Indeed, while the mechanization and chemicalization of agriculture (not to mention intensive farming) initially enabled to increase agricultural production, they have also caused serious problems that have become almost insolvable today: a decrease in food quality, increasing soil and water pollution, land depletion due to monocultures and their progressive desertification, loss of biodiversity, water wastage, not to mention their impact on health and social issues, given that hundreds of millions of peasants have had to leave rural areas (willingly or not) to the point that the majority of humanity now lives in urban centers.
The introduction of GMOs and/or other technologies, including digitization, into agriculture has only worsened this situation with, among other things, sterile seeds. It should be recalled that these technologies can in general only be used on a large scale and in (usually non-subsistence) monocultures to be “efficient.” Furthermore, unlike traditional peasant practices based on millennia of experience, we currently ignore what these “new technologies,” developed in laboratories, may have in store for us as unpleasant surprises! Bearing in mind that, despite being presented as cure-all, these approaches only serve one imperative: to generate profits for the majority shareholders of the companies developing them.
As a matter of fact, it is not the intensive food industry that feeds humanity (approximately 30% of global food production), but rather family farming (around 70%). The dominant food system is also highly unequal: food is not lacking on the market, but hundreds of millions of hungry people simply do not have neither access to the market nor the means to buy it. On this front as well, one can clearly see the true intentions of defenders of the dominant food system who claim to feed humanity with the agri-food industry and/or “new technologies.”
Transnational corporations active in this sector pose another threat to family farming, as they tend to monopolize the food chain, both in terms of production (i.e. seeds and inputs) and sales (distribution). These multinationals have strong lobbying power over political decision-makers, including within international organizations (such as WIPO, FAO, WTO, and the UN).
A qualitative food production must adhere to the following imperatives: soil and biodiversity preservation, sparing use of water, production that meets the needs of the populations concerned and that is sustainable, fair, accessible, and non-speculative (1).

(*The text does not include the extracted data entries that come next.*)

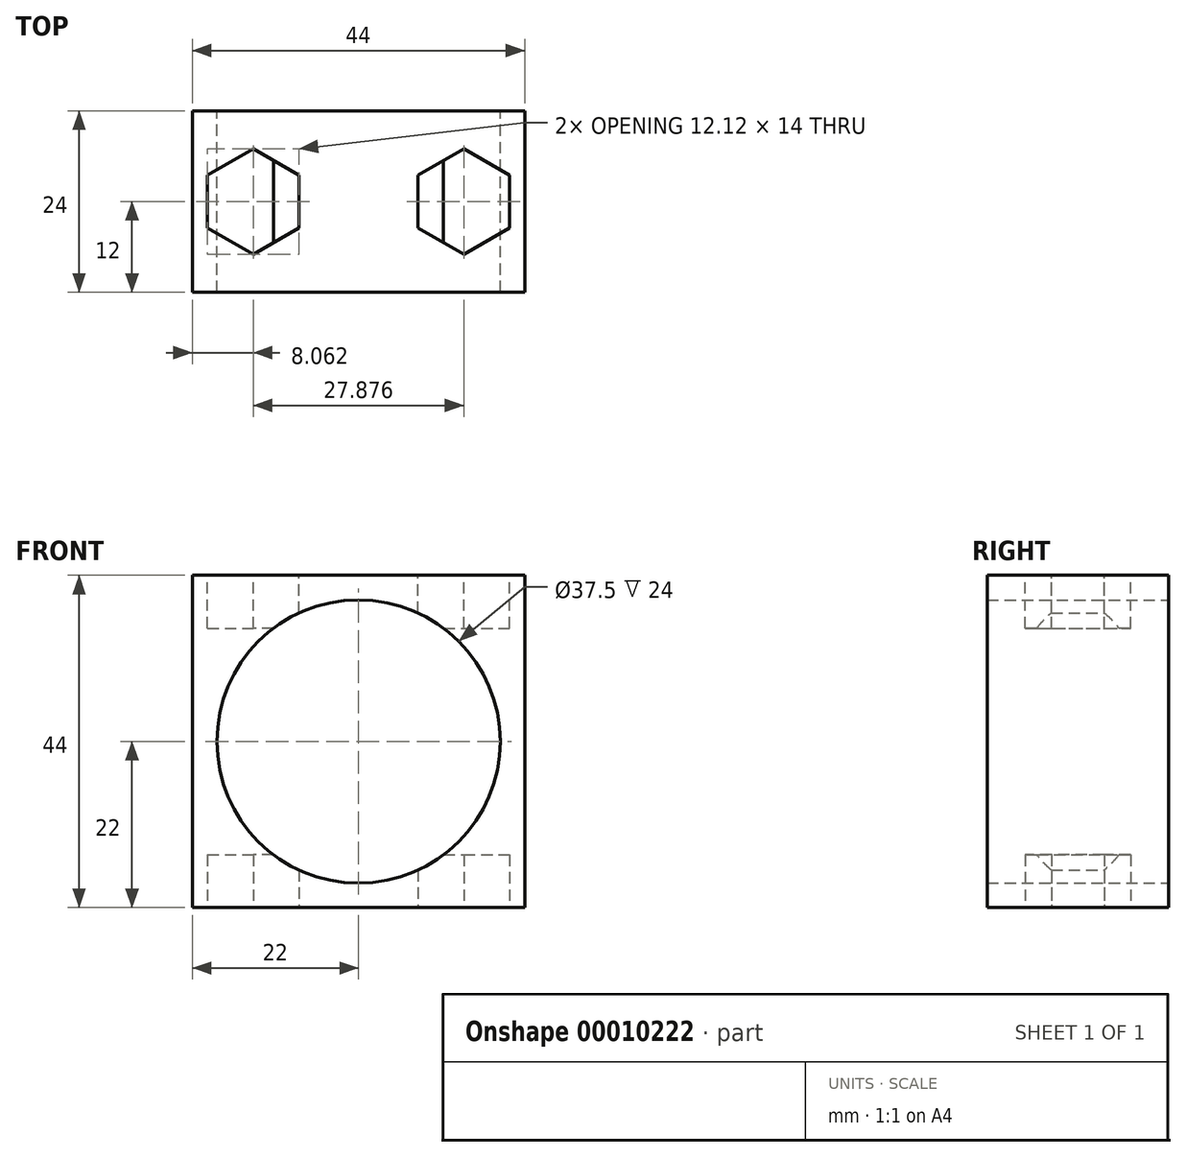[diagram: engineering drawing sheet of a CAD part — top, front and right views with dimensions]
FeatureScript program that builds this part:
annotation { "Feature Type Name" : "Feature", "Feature Type Description" : "" }
export const myFeature = defineFeature(function(context is Context, id is Id, definition is map)
    precondition{}
    {
        {
            var Q0;
            Q0=qCreatedBy(makeId("Front.planeOp"),FACE);
            var sketch = newSketch(context, id + "F0", { "sketchPlane" : qUnion([Q0])});
            skLineSegment(sketch, "E0.rect.bottom", {"start": v(22, -22) * mm, "end": v(-22, -22) * mm});
            skLineSegment(sketch, "E0.rect.top", {"start": v(22, 22) * mm, "end": v(-22, 22) * mm});
            skLineSegment(sketch, "E0.rect.left", {"start": v(22, -22) * mm, "end": v(22, 22) * mm});
            skLineSegment(sketch, "E0.rect.right", {"start": v(-22, -22) * mm, "end": v(-22, 22) * mm});
            skPoint(sketch, "E0.rect.middle", {"position": v(0, 0) * mm});
            skCircle(sketch, "E1", {"center": v(0, 0) * mm, "radius": 18.75 * mm});
            skSolve(sketch);
        }
        {
            var Q0;
            Q0 = qSketchRegion(id + "F0", true);
            extrude(context, id + "F1", {"entities" : qUnion([Q0]), "depth" : 24 * mm});
        }
        {
            var Q0;
            Q0=makeQuery(id+"F1.opExtrude","SWEPT_FACE",FACE,{"disambiguationData":[OSD([sQuery(id+"F0.wireOp",EDGE,"E0.rect.top")])]});
            var sketch = newSketch(context, id + "F2", { "sketchPlane" : qUnion([Q0])});
            skCircle(sketch, "E2.cCircle", {"center": v(-13.94, -12) * mm, "radius": 6.06 * mm, "construction": true});
            skLineSegment(sketch, "E2.0", {"start": v(-7.88, -15.5) * mm, "end": v(-13.94, -19) * mm});
            skLineSegment(sketch, "E2.1", {"start": v(-13.94, -19) * mm, "end": v(-20, -15.5) * mm});
            skLineSegment(sketch, "E2.2", {"start": v(-20, -15.5) * mm, "end": v(-20, -8.5) * mm});
            skLineSegment(sketch, "E2.3", {"start": v(-20, -8.5) * mm, "end": v(-13.94, -5) * mm});
            skLineSegment(sketch, "E2.4", {"start": v(-13.94, -5) * mm, "end": v(-7.88, -8.5) * mm});
            skLineSegment(sketch, "E2.5", {"start": v(-7.88, -8.5) * mm, "end": v(-7.88, -15.5) * mm});
            skPoint(sketch, "E2.0.midPoint", {"position": v(-10.9, -17.25) * mm});
            skLineSegment(sketch, "E3", {"start": v(0, 0) * mm, "end": v(0, -24) * mm, "construction": true});
            skLineSegment(sketch, "E4.0.MirrorCS", {"start": v(7.88, -15.5) * mm, "end": v(13.94, -19) * mm});
            skPoint(sketch, "E4.1.MirrorP", {"position": v(10.9, -17.25) * mm});
            skCircle(sketch, "E4.2.MirrorC", {"center": v(13.94, -12) * mm, "radius": 6.06 * mm, "construction": true});
            skLineSegment(sketch, "E4.3.MirrorCS", {"start": v(13.94, -19) * mm, "end": v(20, -15.5) * mm});
            skLineSegment(sketch, "E4.4.MirrorCS", {"start": v(20, -15.5) * mm, "end": v(20, -8.5) * mm});
            skLineSegment(sketch, "E4.5.MirrorCS", {"start": v(20, -8.5) * mm, "end": v(13.94, -5) * mm});
            skLineSegment(sketch, "E4.6.MirrorCS", {"start": v(7.88, -8.5) * mm, "end": v(7.88, -15.5) * mm});
            skLineSegment(sketch, "E4.7.MirrorCS", {"start": v(13.94, -5) * mm, "end": v(7.88, -8.5) * mm});
            skSolve(sketch);
        }
        {
            var Q0;
            Q0 = qSketchRegion(id + "F2", true);
            extrude(context, id + "F3", {"entities" : qUnion([Q0]), "operationType" : NewBodyOperationType.REMOVE, "oppositeDirection" : true, "depth" : 7 * mm});
        }
        {
            var Q0;
            Q0=makeQuery(id+"F1.opExtrude","SWEPT_FACE",FACE,{"disambiguationData":[OSD([sQuery(id+"F0.wireOp",EDGE,"E0.rect.bottom")])]});
            var sketch = newSketch(context, id + "F4", { "sketchPlane" : qUnion([Q0])});
            skCircle(sketch, "E5.cCircle", {"center": v(-13.94, 12) * mm, "radius": 6.06 * mm, "construction": true});
            skLineSegment(sketch, "E5.0", {"start": v(-7.88, 8.5) * mm, "end": v(-13.94, 5) * mm});
            skLineSegment(sketch, "E5.1", {"start": v(-13.94, 5) * mm, "end": v(-20, 8.5) * mm});
            skLineSegment(sketch, "E5.2", {"start": v(-20, 8.5) * mm, "end": v(-20, 15.5) * mm});
            skLineSegment(sketch, "E5.3", {"start": v(-20, 15.5) * mm, "end": v(-13.94, 19) * mm});
            skLineSegment(sketch, "E5.4", {"start": v(-13.94, 19) * mm, "end": v(-7.88, 15.5) * mm});
            skLineSegment(sketch, "E5.5", {"start": v(-7.88, 15.5) * mm, "end": v(-7.88, 8.5) * mm});
            skPoint(sketch, "E5.0.midPoint", {"position": v(-10.9, 6.75) * mm});
            skLineSegment(sketch, "E6", {"start": v(0, 24) * mm, "end": v(0, 0) * mm, "construction": true});
            skLineSegment(sketch, "E7.0.MirrorCS", {"start": v(7.88, 8.5) * mm, "end": v(13.94, 5) * mm});
            skLineSegment(sketch, "E7.1.MirrorCS", {"start": v(13.94, 5) * mm, "end": v(20, 8.5) * mm});
            skLineSegment(sketch, "E7.2.MirrorCS", {"start": v(20, 15.5) * mm, "end": v(13.94, 19) * mm});
            skLineSegment(sketch, "E7.3.MirrorCS", {"start": v(20, 8.5) * mm, "end": v(20, 15.5) * mm});
            skLineSegment(sketch, "E7.4.MirrorCS", {"start": v(13.94, 19) * mm, "end": v(7.88, 15.5) * mm});
            skLineSegment(sketch, "E7.5.MirrorCS", {"start": v(7.88, 15.5) * mm, "end": v(7.88, 8.5) * mm});
            skPoint(sketch, "E7.6.MirrorP", {"position": v(10.9, 6.75) * mm});
            skCircle(sketch, "E7.7.MirrorC", {"center": v(13.94, 12) * mm, "radius": 6.06 * mm, "construction": true});
            skLineSegment(sketch, "E8", {"start": v(13.94, 12) * mm, "end": v(13.94, 0) * mm, "construction": true});
            skLineSegment(sketch, "E9", {"start": v(13.94, 12) * mm, "end": v(22, 12) * mm, "construction": true});
            skSolve(sketch);
        }
        {
            var Q0;
            Q0 = qSketchRegion(id + "F4", true);
            extrude(context, id + "F5", {"entities" : qUnion([Q0]), "operationType" : NewBodyOperationType.REMOVE, "oppositeDirection" : true, "depth" : 7 * mm});
        }
    });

In other words, food production must meet the criteria of peasant farming and agroecology, free from harmful chemicals for both humans and the environment and aim for food sovereignty. This is what family farming has been doing for millennia to feed humanity. Therefore, it is in our interest to support it and create favorable conditions for it to continue its work and live with dignity, in accordance with the UN Declaration on the Rights of Peasants (UNDROP)1. All research in this field should be conducted in consultation with the relevant stakeholders (family farmers) and with the support of public authorities.